Usages et applications
· Des usages marquants
– Sony souhaite créer un Grid de Playstations pour qu’une PS3 non utilisée puisse fournir de sa puissance de calcul au joueur d’à côté. Cette mutualisation de ressources techniques autour d’une communauté forte serait une forme d' »l’ultra banalisation » des usages P2P. http://www.vnunet.fr/actu/article.htm?numero=9492&date=2002-03-27
– La téléphonie sur IP de machine à machine nécessite un dispositif d’optimisation des ressources réseau : ce n’est pas de la désintermédiation classique qui se met en place, mais une bourse des besoins avec une monnaire d’échéange.
– Messagerie instantanée (modèle de la Cibie, typiquement P2P).
– MobileTribe (en dépôt de bilan), accessible par iMode : échange de pages perso avec un groupe d’amis
– Projet P2P de Bouygues Télécom sur GPRS avec une startup : applications professionnelles (ex. infirmières échangent autour d’un agenda, workflow, flottes, équipes itinérantes…) ; partage d’un disque dur en mobilité (disque dur virtuel ; je n’ai pas à repasser le soir au bureau mais quelqu’un en central est au bureau, met à jour les informations et les partage avec les itinérants)

══════

● **Consigne**:
Modifiez le passage de l'extrait sur les usages du P2P qui commence par « Usages et applications » et se termine par « Cibie, typiquement P2P). », en y remplaçant « téléphonie sur IP » par « voix sur IP ».

● **Lignes**:
══════

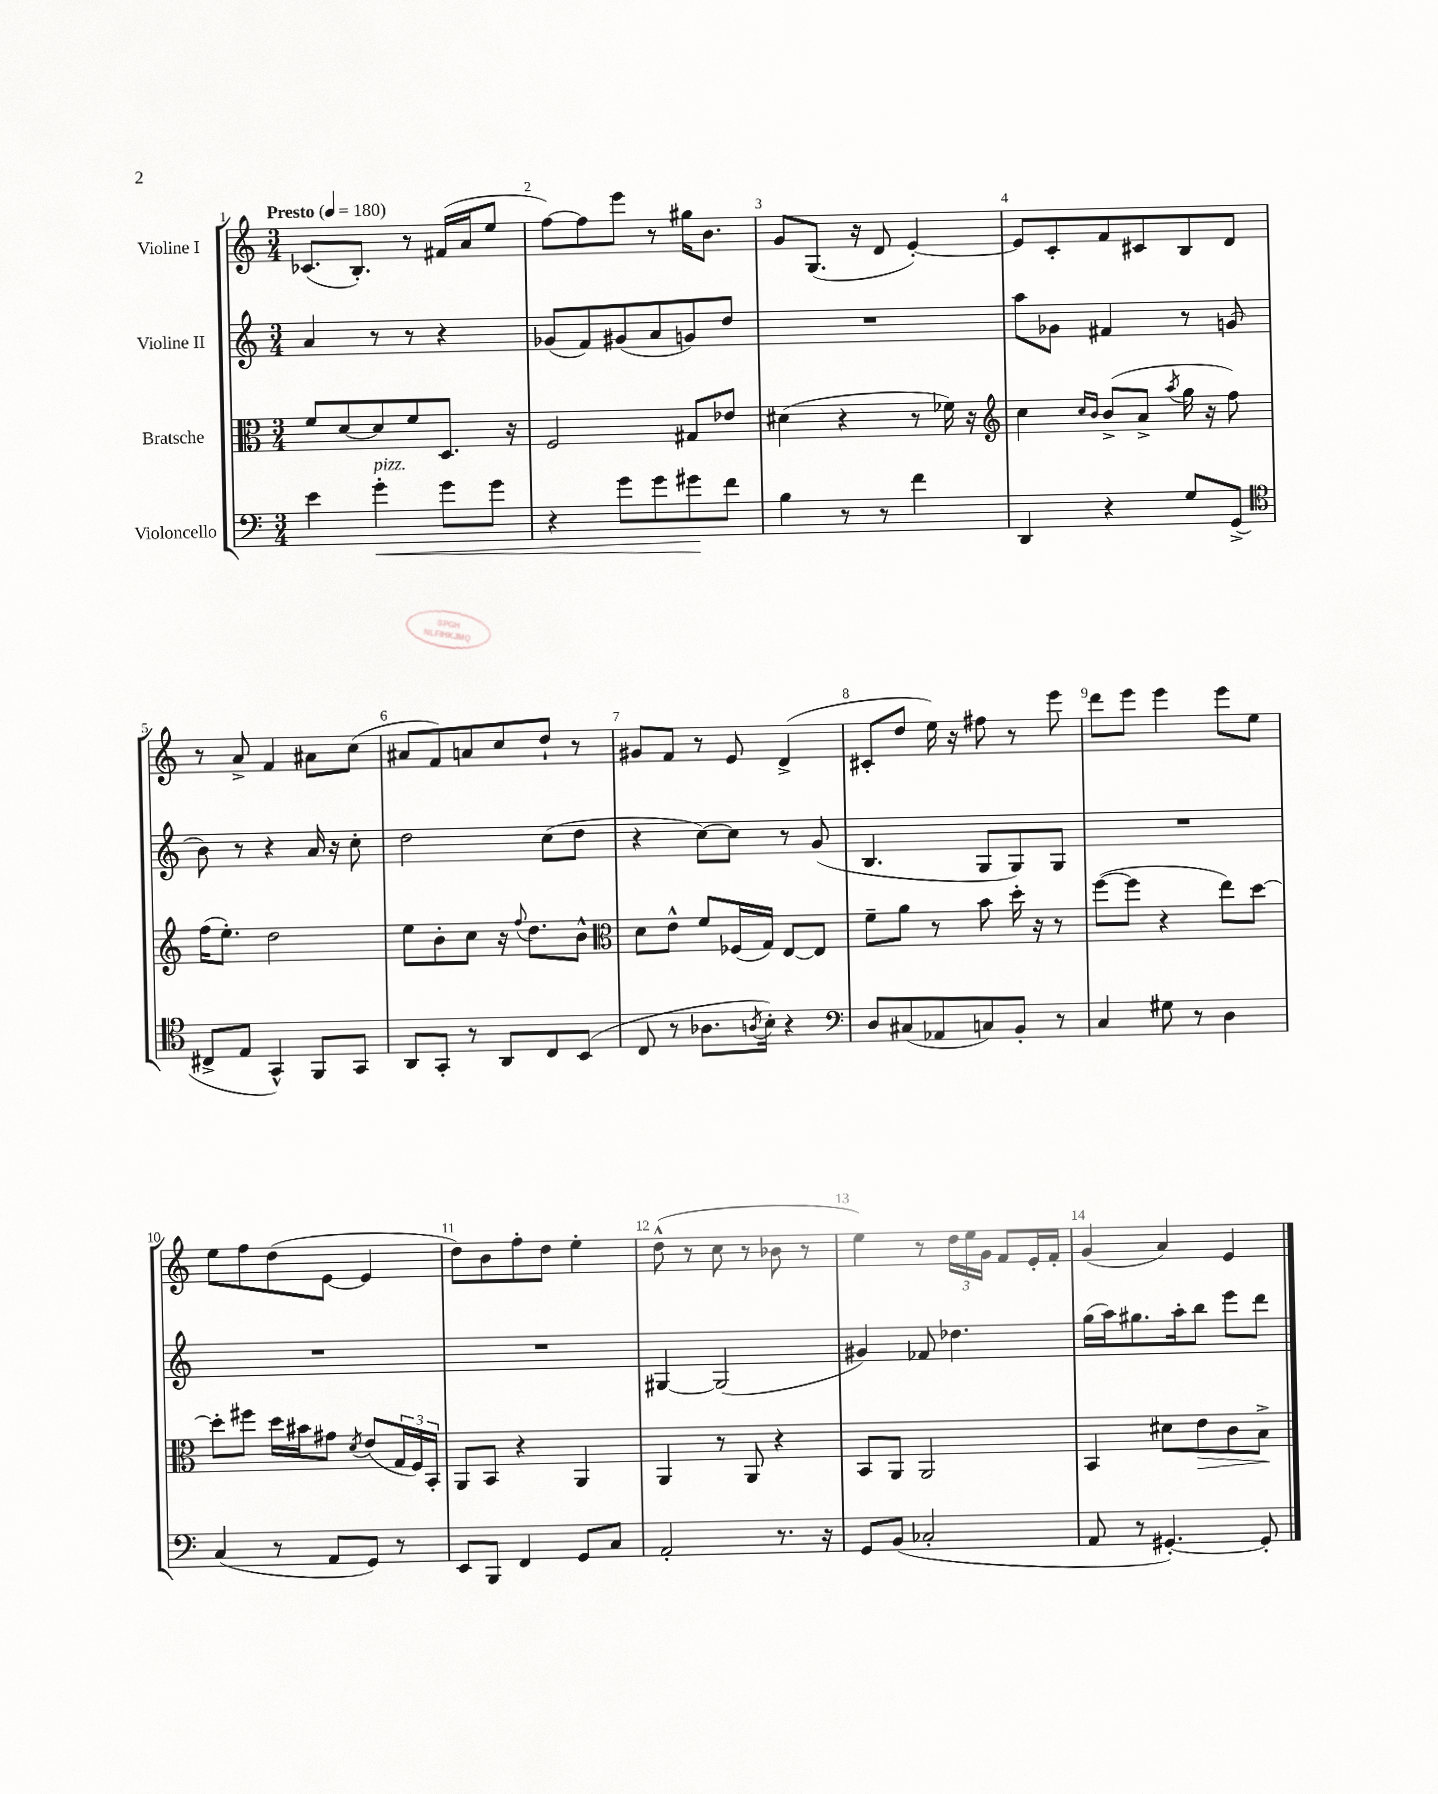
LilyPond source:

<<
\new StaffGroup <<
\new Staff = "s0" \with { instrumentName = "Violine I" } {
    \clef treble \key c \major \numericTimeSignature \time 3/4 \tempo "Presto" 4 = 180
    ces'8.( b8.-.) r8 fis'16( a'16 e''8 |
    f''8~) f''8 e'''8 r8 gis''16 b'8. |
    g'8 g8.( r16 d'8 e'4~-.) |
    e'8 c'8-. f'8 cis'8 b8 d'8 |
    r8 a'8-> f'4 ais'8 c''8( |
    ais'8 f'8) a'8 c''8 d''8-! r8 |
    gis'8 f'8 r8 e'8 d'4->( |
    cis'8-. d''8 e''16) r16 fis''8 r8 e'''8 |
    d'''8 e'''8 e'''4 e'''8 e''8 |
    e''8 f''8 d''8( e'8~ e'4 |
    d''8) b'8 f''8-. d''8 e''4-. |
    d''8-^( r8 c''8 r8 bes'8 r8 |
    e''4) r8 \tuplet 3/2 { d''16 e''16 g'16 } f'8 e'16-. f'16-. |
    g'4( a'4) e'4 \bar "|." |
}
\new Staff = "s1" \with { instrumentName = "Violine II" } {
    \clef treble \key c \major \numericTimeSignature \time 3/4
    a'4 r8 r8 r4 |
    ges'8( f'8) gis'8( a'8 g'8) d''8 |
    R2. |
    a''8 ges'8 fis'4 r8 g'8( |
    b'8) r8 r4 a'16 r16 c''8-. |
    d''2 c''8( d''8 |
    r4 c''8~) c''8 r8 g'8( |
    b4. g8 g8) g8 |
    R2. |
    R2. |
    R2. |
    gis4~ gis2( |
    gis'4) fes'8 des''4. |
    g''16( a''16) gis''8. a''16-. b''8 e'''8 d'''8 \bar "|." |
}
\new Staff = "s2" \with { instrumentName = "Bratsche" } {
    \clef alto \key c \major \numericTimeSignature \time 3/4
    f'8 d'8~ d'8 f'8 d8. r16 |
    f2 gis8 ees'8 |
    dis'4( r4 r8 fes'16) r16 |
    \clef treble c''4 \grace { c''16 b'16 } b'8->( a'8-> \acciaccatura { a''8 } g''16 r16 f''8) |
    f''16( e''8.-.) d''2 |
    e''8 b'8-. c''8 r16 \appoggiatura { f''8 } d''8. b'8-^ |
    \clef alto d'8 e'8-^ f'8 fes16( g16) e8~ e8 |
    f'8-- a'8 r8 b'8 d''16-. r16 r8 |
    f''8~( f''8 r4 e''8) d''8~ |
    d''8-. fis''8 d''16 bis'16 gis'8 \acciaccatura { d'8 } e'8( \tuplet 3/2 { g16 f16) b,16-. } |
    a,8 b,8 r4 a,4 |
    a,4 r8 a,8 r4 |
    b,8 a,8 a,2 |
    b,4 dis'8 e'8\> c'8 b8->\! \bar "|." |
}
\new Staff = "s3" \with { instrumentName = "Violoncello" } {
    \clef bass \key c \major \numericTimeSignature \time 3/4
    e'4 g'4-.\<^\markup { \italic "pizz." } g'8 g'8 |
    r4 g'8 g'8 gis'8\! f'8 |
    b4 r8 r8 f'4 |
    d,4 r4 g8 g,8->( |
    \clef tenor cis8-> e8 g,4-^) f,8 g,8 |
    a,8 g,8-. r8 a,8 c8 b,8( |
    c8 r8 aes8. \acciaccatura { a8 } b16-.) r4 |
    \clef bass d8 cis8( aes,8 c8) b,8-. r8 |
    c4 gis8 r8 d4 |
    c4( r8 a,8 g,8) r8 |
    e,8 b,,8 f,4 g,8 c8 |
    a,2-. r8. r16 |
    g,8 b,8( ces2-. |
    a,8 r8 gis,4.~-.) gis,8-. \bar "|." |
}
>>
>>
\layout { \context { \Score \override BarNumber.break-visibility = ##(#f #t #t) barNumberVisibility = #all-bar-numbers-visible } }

══════

● **Corrigé de l'exercice**:
Usages et applications
· Des usages marquants
– Sony souhaite créer un Grid de Playstations pour qu’une PS3 non utilisée puisse fournir de sa puissance de calcul au joueur d’à côté. Cette mutualisation de ressources techniques autour d’une communauté forte serait une forme d' »l’ultra banalisation » des usages P2P. http://www.vnunet.fr/actu/article.htm?numero=9492&date=2002-03-27
– La voix sur IP de machine à machine nécessite un dispositif d’optimisation des ressources réseau : ce n’est pas de la désintermédiation classique qui se met en place, mais une bourse des besoins avec une monnaire d’échéange.
– Messagerie instantanée (modèle de la Cibie, typiquement P2P).